Movie Inspiration Fuels Wood-Powered Truck


02 December 2010

Rick Bates mounted a specialized wood burning stove in the bed of his 1969 Ford GMC truck and connected it to the engine.
VOA - E. Celeste
Rick Bates mounted a specialized wood burning stove in the bed of his 1969 Ford GMC truck and connected it to the engine.

From electric automobiles to solar wheels, hybrid cars are the wave of the future. But what about a truck that runs on the energy of the past?

An unconventional doctoral student is determined to make the original renewable fuel an efficient, economical and environmentally-friendly source of power for 21st century vehicles.

From movie fiction to reality


Rick Bates still remembers a war movie he saw as a child in which wood power saves the day.

"The hero in the movie escaped from invading Japanese forces by putting a wood-gas powered engine in a school bus and escaping with a busload of orphans in a bus powered by coconut shells," he says.

Bates always wondered if he could turn the stuff of movies into reality, but never did anything about it until he lost his job. That's when he enrolled in a doctoral program in bioprocess engineering at State University of New York in Syracuse. He wanted to see if he could make a truck run on wood.



As it turns out, the coconut-powered bus was not so far fetched.

"It was used widely in Europe during and before World War ll, and after World War lI in Germany and France because there was no fuel," says Professor Klaus Doelle, Bates faculty advisor. "It's actually an old technology which I would say (has) gotten kind of forgotten."

Wood gasification

The technology is called wood-gasification.

Wood heated at high temperatures with minimal oxygen cannot burn completely. Instead, it creates gases that can be used to power generators or internal combustion engines.

Bates modified his 1969 Ford GMC truck to gasify wood. He mounted a specialized wood burning stove in the bed and connected it to the engine through a series of intricately coiled pipes and tubes. Dry, finely chopped pieces of wood are added to the hopper and the stove is fired up.

"After the fire got established, you would start the truck on gasoline and within half a mile or so you would switch it over to wood-gas," he says.

It is not as efficient as a gasoline-powered vehicle, and does not have the power, but Bates and Doelle say it has other advantages. An 18-kilogram bag of wood chips can be purchased for about $3 and is good for 52 kilometers. They say it is less expensive than gasoline, and more environmentally friendly.

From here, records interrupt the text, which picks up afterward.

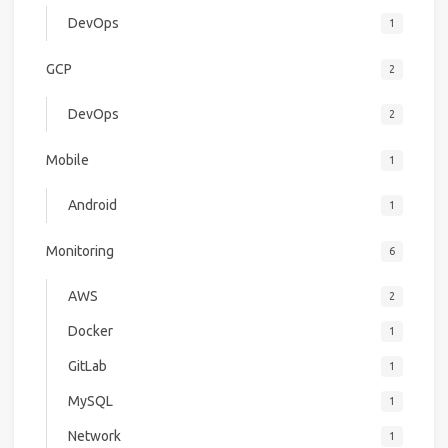
DevOps
1
GCP
2
DevOps
2
Mobile
1
Android
1
Monitoring
6
AWS
2
Docker
1
GitLab
1
MySQL
1
Network
1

"You can grow a tree in 30 years, versus your fossil fuel which takes two-or-three hundred, million years to form the carbon fuel," says Bates.

Doelle adds, "It would be basically carbon neutral because the trees have taken up the carbon from the air and basically we burn it and release the carbon again, so it would be a carbon neutral process."

Other renewable energy sources

Trees are just the beginning. Bates hopes to someday convert farm waste such as corn stalks, wheat shafts and even manure into renewable energy for vehicles.

"I think it would be impractical to expect to power a very large percentage of engines and applications that presently use petroleum on wood. If you try to, you would exhaust all your wood," he says. "But for areas of the country or the world that have a surplus of woody type fuel, wood-gas offers a good alternative to petroleum."

According to Bates, the wood-gas system can be hooked up to a car, or even motorcycle, connected to a trailer, and could work especially in the developing world and rural areas.

Doelle envisions an even more innovative application for the system.

"Imagine a garbage truck running on wood-gas that's produced by the garbage the truck collects," he says.

Bates and Doelle still have several more tests to run before the system is ready to hit the road. But when it does, they plan to show that the stuff of movies is not always just a fantasy.